Als sich die Zuschauer verliefen, wartete die Truppe auf Muzaffer. Hasard und Philip standen hinter einer Bude und beobachteten.
„Der muß doch irgendwo sein!“ schimpfte Kaliban und blickte sich wütend um. „Wer hat ihn zuletzt gesehen?“
Allgemeines Schulterzucken. Keiner hatte ihn „zuletzt“ gesehen.
„Vielleicht ist er auch überfallen worden. Oh – mein Kopf!“ jammerte Hassan.

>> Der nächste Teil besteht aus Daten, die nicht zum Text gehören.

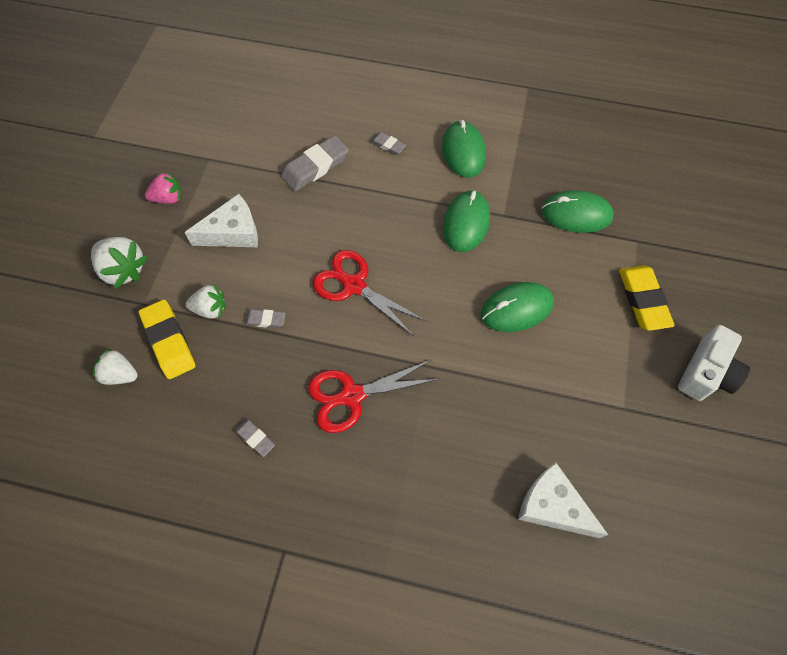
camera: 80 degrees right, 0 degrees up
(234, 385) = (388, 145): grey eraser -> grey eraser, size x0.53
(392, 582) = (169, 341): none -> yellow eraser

„Quatsch!“ fuhr ihn Kaliban an. „Wo bist du überhaupt überfallen worden, he? Etwa hier auf dem Platz?“
„N-nein, in einer Gasse“, log der fischige Hassan, „gleich vier Kerle sind über mich hergefallen und haben mich niedergeschlagen.“
„Verdammt, ich habe euch hundertmal gesagt, nicht in die Gassen zu gehen – und niemals allein!“ schnauzte Kaliban. „Was hattest du in der Gasse zu suchen?“
„Ich mußte mal.“
„Idiot!“
Hasard und Philip waren am Grinsen. Hassan, der fischige Bastard, wollte offenbar nicht eingestehen, daß er beim Klauen erwischt worden war.
„Ich will jetzt wissen, wo Muzaffer steckt!“ fauchte Kaliban und stampfte mit dem Fuß auf. Richtig krötig wurde er. „Los, sucht ihn!“
Bis auf Fatima zogen sie widerwillig los. Kaliban selbst hielt sich natürlich vornehm zurück und wärmte sich die Spinnenfinger über dem verglimmenden Holzkohlefeuer. Jetzt war Fatima dran.
„Dein Bauchtanz wird auch immer schlechter“, motzte Kaliban.
„Ach ja?“ Sie gähnte ungeniert. „Dann tanz du doch, Alterchen!“
„Werd’ nicht frech, du alte Schlampe!“
Sie funkelte ihn an und wollte etwas erwidern, aber da marschierte Mehmed Bulba an. Über seiner Schulter hing Muzaffer wie ein nasser Sack. Die anderen folgten ihm.
„Lag betäubt in einem Schuppen“, sagte Mehmed Bulba.
„Besoffen?“
„Weiß ich nicht.“
Kaliban befahl Abmarsch. Die Truppe zog am Kai entlang nordwärts. In knapper Sichtweite folgten Hasard und Philip.